Gold price is finding fresh buyers near the weekly low of $3,363 early Thursday amid renewed Middle East tensions, as markets look past the US Federal Reserve’s (Fed) hawkish hold policy decision.

Gold price rebounds, will it last?

Risk sentiment takes a hit in Asian trading on Thursday after several media outlets reported that US is considering an attack on Iran as early as this weekend, with US President Donald Trump particularly weighing strikes on Iran’s heavily fortified Fordow nuclear facility.

The potential involvement of the US military against Iran could deepen the Middle East conflict, translating into a wider regional war.

These reports come after Iran's Supreme Leader Ayatollah Ali Khamenei warned on Wednesday that any military involvement by the Americans would cause “irreparable damage to them,” while refusing to surrender.

Renewed Middle East concerns sag investors’ confidence, reviving the safe-haven appeal of Gold price. However, Gold buyers seem to struggle amid resurgent demand for the US Dollar (USD) as another safety bet.

The Greenback builds on the previous day’s upswing, helped by the Fed’s patient stance and hints of higher inflation coming.

The US central bank maintained policy rates in the range of 4.25%-4.5% as widely expected while keeping the projections for two interest rate cuts this year intact.

However, it trimmed expectations for further cuts in 2026 and 2027. The Fed downgraded growth forecast while revising higher inflation outlook.

Amid persistent trade and geopolitical uncertainties, the Fed flagged upside risks to inflation, which prompted markets to perceive the decision as slightly hawkish.

The non-interest-bearing

Gold price breached the critical support at $3,377 and closed below that level on Wednesday, in the aftermath of the Fed’s decision.

Looking ahead, the Juneteenth holiday in the United States (US) could cause thin liquidity conditions, exaggerating the Gold price movement.

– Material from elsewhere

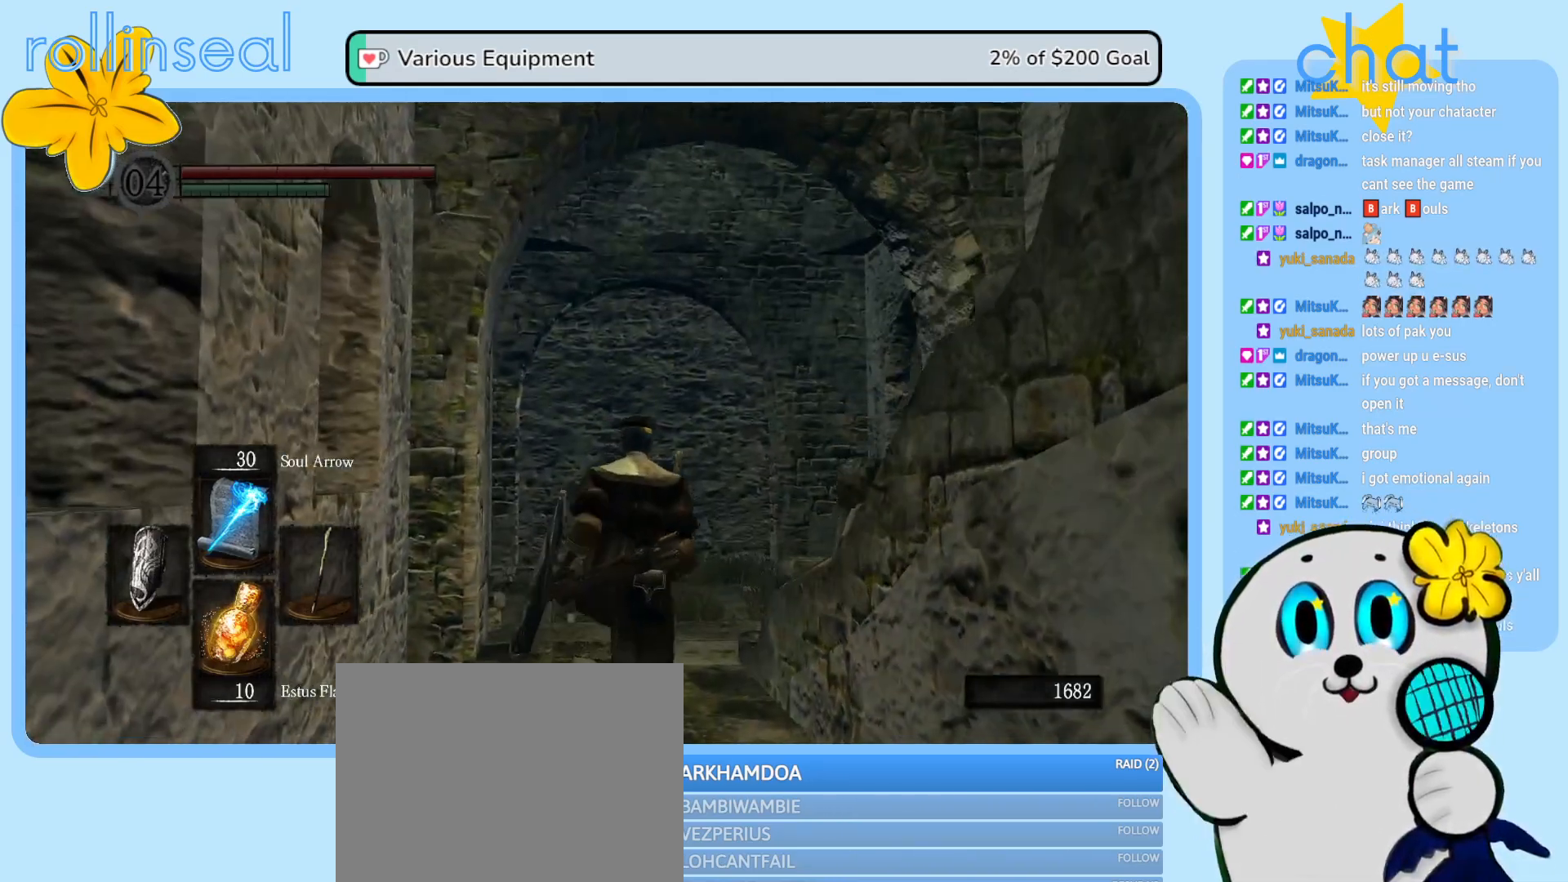
{"buttons": [], "left_stick": "up", "right_stick": "center", "events": [[167, "right_stick", "down-right"], [467, "right_stick", "center"]]}
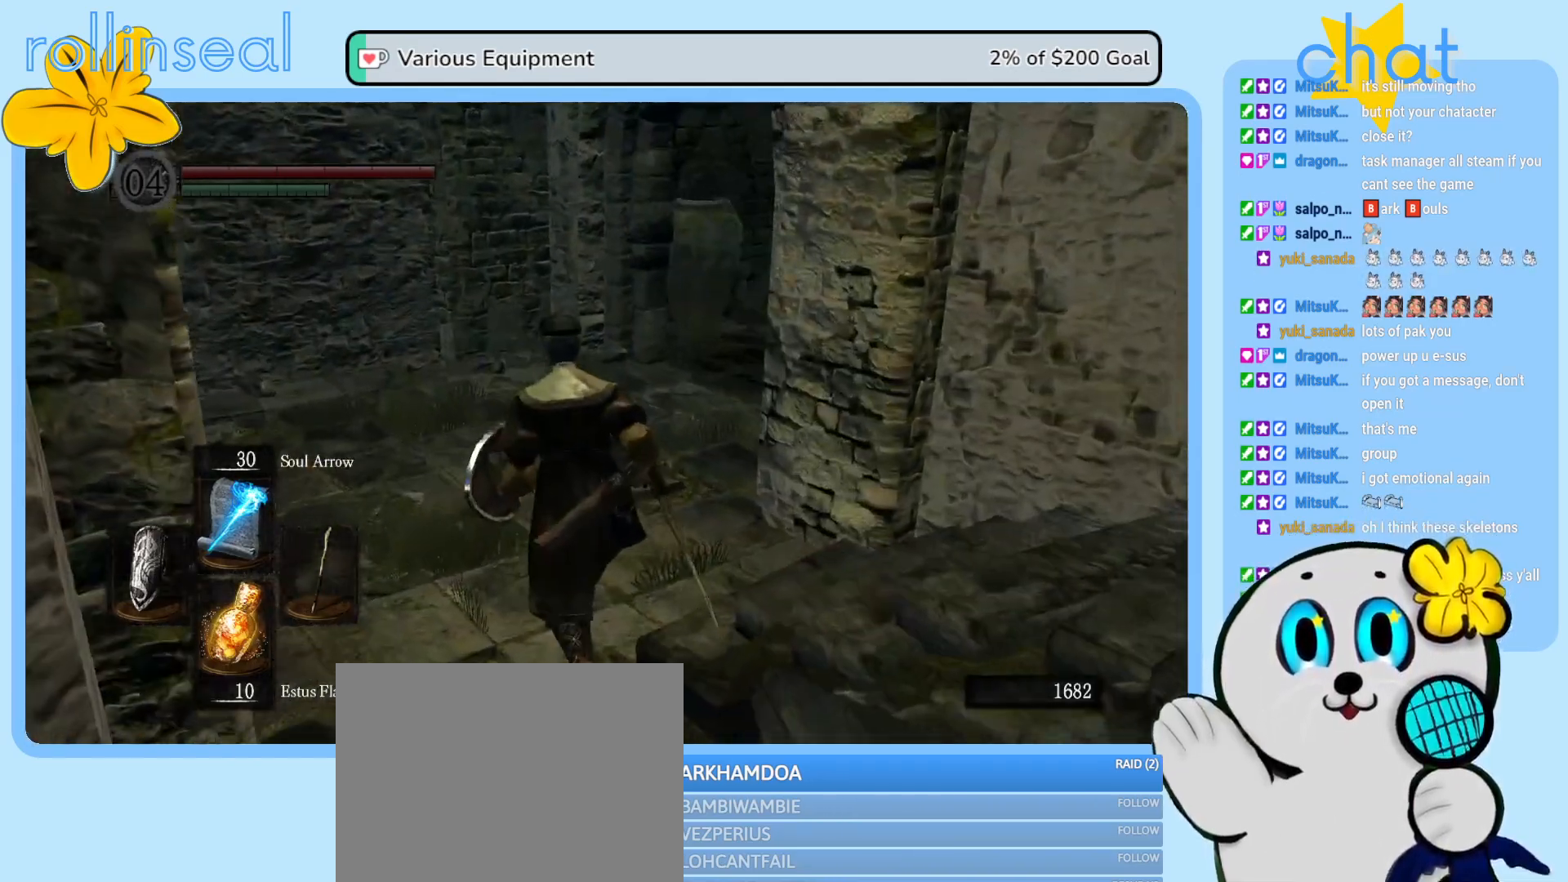
{"buttons": [], "left_stick": "up", "right_stick": "center", "events": [[167, "right_stick", "right"], [433, "right_stick", "center"]]}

Traders will keep a close watch on the developments surrounding the Middle East conflict for fresh trading directives in Gold price.

Gold price technical analysis: Daily chart

Technically, the bullish bias remains intact for Gold price as the 14-day Relative Strength Index (RSI) holds above the midline, currently near 55.

Gold price needs to recapture the strong resistance now support at $3,377, the 23.6% Fibonacci Retracement (Fibo) level of the April record rally, on a sustained basis for a fresh upside.

The next relevant hurdle is aligned at the $3,400 mark, above which the static resistance at $3,440 will be tested.

Buyers will then take on the two-month highs of $3,453.

On the flip side, if Gold price fails to hold onto the rebound, sellers will likely jump back.

The immediate downside cushion is seen at the 21-day Simple Moving Average (SMA) at $3,348.

Further south, the 50-day SMA at $3,308 will be put to the test.

Gold FAQs

Gold has played a key role in human’s history as it has been widely used as a store of value and medium of exchange. Currently, apart from its shine and usage for jewelry, the precious metal is widely seen as a safe-haven asset, meaning that it is considered a good investment during turbulent times. Gold is also widely seen as a hedge against inflation and against depreciating currencies as it doesn’t rely on any specific issuer or government.

Central banks are the biggest Gold holders. In their aim to support their currencies in turbulent times, central banks tend to diversify their reserves and buy Gold to improve the perceived strength of the economy and the currency. High Gold reserves can be a source of trust for a country’s solvency. Central banks added 1,136 tonnes of Gold worth around $70 billion to their reserves in 2022, according to data from the World Gold Council. This is the highest yearly purchase since records began. Central banks from emerging economies such as China, India and Turkey are quickly increasing their Gold reserves.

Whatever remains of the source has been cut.